I need the lines below from the one with "thumb tip: (928, 865)" down to the one with "pinky dip: (1077, 814)" reproduced exactly, both ends included, and nothing else.

────────────────────────────────────────

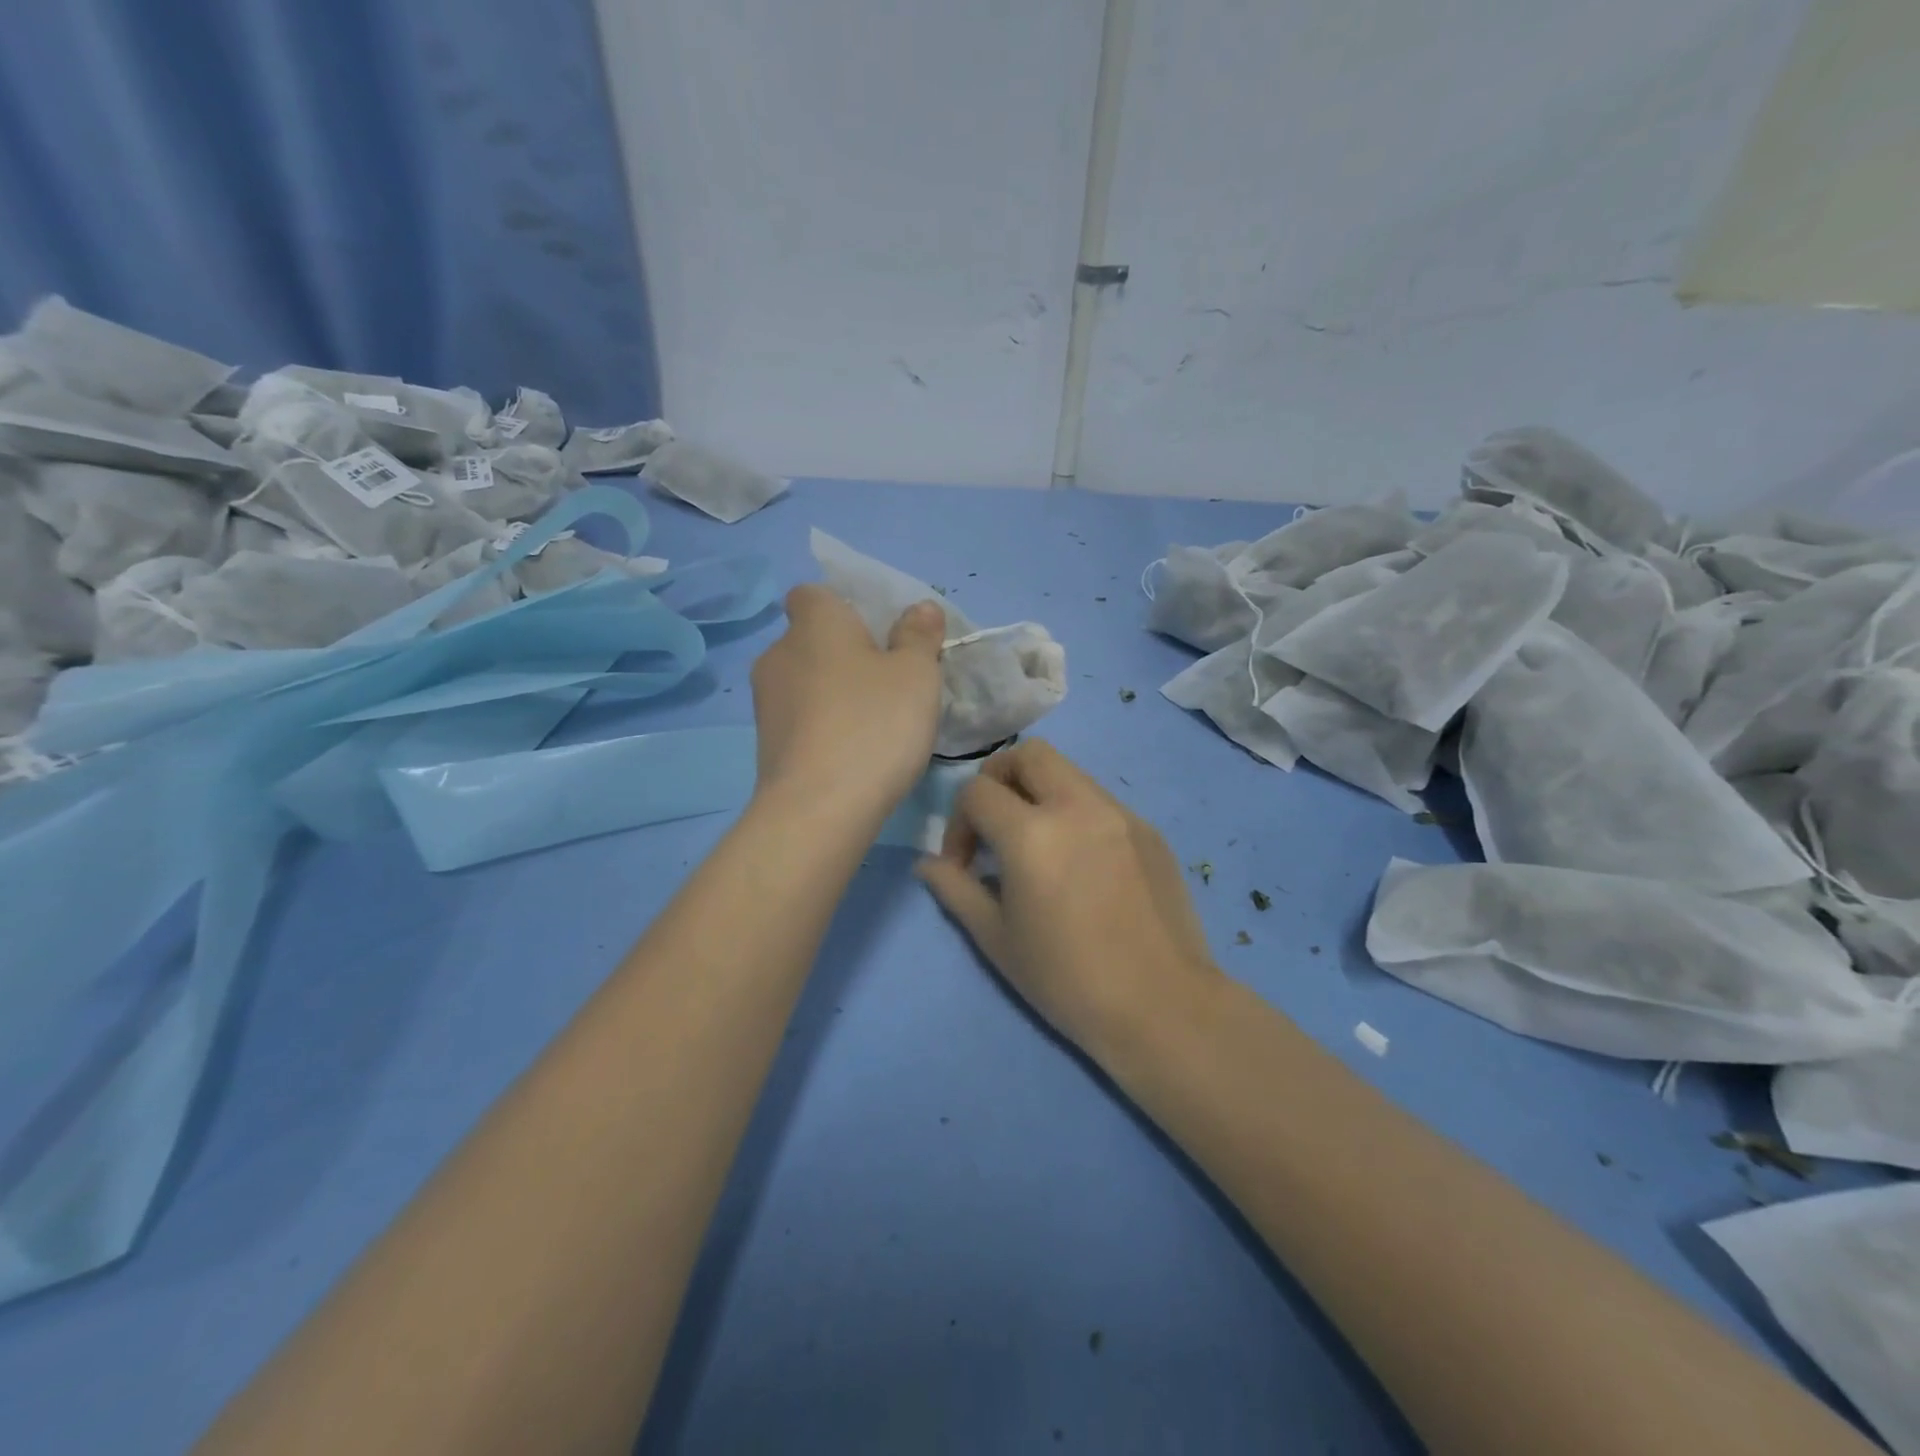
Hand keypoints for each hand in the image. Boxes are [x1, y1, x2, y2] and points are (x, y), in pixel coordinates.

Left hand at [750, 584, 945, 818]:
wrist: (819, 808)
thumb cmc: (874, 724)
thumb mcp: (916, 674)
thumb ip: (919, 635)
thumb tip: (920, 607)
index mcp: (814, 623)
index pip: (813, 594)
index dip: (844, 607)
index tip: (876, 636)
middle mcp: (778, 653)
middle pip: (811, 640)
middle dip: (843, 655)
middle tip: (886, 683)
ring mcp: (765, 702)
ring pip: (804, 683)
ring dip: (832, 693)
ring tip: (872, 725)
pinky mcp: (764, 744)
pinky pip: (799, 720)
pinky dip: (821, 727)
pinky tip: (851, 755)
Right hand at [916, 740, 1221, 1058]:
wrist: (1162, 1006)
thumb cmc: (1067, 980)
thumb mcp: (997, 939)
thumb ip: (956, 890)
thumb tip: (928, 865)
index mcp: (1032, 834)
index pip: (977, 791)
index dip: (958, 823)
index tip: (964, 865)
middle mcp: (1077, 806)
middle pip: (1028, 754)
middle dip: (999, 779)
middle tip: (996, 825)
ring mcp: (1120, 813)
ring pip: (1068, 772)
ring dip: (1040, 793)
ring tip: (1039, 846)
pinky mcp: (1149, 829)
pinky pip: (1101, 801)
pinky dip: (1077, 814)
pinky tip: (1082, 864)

────────────────────────────────────────

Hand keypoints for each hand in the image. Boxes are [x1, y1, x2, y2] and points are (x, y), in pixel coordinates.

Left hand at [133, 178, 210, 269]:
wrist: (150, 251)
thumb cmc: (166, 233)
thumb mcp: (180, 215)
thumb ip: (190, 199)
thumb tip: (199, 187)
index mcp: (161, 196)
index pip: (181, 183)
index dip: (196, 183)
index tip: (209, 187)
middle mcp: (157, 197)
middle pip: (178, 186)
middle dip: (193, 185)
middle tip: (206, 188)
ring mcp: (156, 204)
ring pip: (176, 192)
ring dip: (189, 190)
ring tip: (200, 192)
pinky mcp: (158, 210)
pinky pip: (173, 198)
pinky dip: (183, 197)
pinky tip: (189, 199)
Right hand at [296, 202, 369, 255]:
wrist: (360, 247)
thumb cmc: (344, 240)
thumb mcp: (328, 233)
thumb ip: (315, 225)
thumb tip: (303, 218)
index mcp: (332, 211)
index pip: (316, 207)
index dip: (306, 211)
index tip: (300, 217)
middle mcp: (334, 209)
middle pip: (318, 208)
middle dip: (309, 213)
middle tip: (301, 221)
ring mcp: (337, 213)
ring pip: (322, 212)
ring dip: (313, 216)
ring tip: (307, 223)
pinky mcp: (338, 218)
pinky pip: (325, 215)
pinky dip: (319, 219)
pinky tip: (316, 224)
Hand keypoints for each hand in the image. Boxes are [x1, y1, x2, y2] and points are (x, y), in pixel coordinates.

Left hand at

────────────────────────────────────────

**RESPONSE**
thumb tip: (928, 865)
index mcp: (1032, 834)
index pip: (977, 791)
index dip: (958, 823)
index tip: (964, 865)
middle mcp: (1077, 806)
middle pip: (1028, 754)
middle dip: (999, 779)
middle tip: (996, 825)
ring mcp: (1120, 813)
ring pip: (1068, 772)
ring dip: (1040, 793)
ring tip: (1039, 846)
pinky mcp: (1149, 829)
pinky pip: (1101, 801)
pinky dip: (1077, 814)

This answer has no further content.